吉川小野自己則另尋住處,為了免得暴露一人就牽扯出兩人來,這日本鬼子鬼精鬼精的。
吉川小野也不敢貿然行動,來蘭城是兩眼一抹黑,一切都需要慢慢觀察一下再說。
他先派周濂到亨得利去打探一下。
周濂問道:“接頭暗號是什麽?”
“你這次去,不需要接頭暗號,只是以一個普通顧客的身份去修一下手表就可以了,不需要接頭聯絡。主要是觀察一下,他的工作正常嗎?有沒有什麽異常現象!”吉川小野極為謹慎,不吐露一點下一步的計劃。
“好的,小野隊長。”周濂答道。
“不要叫隊長了,叫我老板,吉老板。下次小心,再不要出錯了。”吉川小野有點生氣。
“是的,吉老板。”周濂小心答道。
“這樣吧,我們單線聯系,這是為了大家都好。你不要主動聯系我,我有事找你,給你下一步的工作指示。 ”吉川小野說道。
“好的,一切聽從吉老板吩咐。”周濂答道。
周濂是一個精乾的漢奸,會來事,心狠手辣,對日本人表面上是忠心耿耿,不過他也是有把柄在日本人手裡。他的哥哥在日本人的監獄蹲大牢,周濂不得不給日本人賣命。
周濂去了一趟亨得利,他也不認識朱志鑫,拿了一塊表去修。
店裡面三個人,朱志鑫是老板,不過主要活計還是朱志鑫承擔,這兩個新學徒就是接待一下顧客,推薦一些表,打掃衛生,做一些粗活,修表還不上手。
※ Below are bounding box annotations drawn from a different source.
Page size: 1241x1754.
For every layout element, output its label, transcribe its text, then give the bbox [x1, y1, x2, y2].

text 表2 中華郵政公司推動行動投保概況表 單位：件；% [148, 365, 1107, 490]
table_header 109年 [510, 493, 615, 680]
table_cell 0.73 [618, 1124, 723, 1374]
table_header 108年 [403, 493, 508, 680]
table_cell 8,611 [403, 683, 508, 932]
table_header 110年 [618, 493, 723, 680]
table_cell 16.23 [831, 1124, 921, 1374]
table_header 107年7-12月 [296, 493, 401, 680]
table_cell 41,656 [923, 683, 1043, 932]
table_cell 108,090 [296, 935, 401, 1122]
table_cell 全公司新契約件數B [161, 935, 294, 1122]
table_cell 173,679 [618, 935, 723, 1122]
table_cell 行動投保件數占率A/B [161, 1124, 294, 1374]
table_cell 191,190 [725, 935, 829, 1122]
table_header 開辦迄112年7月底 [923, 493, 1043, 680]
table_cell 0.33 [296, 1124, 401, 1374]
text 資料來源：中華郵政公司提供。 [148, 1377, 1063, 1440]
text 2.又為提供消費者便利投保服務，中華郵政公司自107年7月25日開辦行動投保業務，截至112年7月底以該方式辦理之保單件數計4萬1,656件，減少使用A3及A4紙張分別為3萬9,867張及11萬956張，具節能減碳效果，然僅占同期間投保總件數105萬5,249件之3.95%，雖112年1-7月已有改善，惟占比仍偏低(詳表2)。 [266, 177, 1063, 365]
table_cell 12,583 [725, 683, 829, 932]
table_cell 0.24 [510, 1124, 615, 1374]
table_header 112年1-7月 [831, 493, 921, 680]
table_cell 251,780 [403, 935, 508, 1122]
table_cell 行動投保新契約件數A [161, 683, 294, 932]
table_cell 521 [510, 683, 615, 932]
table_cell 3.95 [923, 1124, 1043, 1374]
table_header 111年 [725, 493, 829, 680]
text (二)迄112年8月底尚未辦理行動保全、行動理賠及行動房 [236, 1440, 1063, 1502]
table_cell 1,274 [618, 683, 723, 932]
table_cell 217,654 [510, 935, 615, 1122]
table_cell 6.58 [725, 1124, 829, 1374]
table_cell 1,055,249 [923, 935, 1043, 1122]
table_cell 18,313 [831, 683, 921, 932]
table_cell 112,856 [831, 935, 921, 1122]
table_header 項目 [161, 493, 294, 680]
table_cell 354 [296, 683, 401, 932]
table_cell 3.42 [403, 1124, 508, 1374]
周濂回來後,吉川小野找他問詢了一些基本情況,心裡還是疑惑不解。
吉川小野想,這個朱志鑫本來是一個人單獨開店的。這麽帶了兩個學徒呢?生意好了忙不過來嗎?
他決定找機會親自去看一看,這幾天先避一下。
宋雲天每天都看大量的情報,這是一個特工的基本功,要能在紛繁複雜的記載中看出問題來,不得不看材料做分析。
一早,他桌上的一摞材料中的一句話,引起了他極大的興趣。
“21日下午五時許,一行兩人入城,他們聲稱是亨得利總店的老板和夥計。所攜除一些鍾表配件腕表外,無他物。”
宋雲天本來眼光要滑過這份簡短的記錄,但“亨得利”三字讓他眼前一亮。
看來到處安插眼線還是很有用處的,宋雲天心想,看來是朱志鑫的上級派人來了。
這個重大信息一定要認真對待,不管他來者何人,一定要讓他有去無回。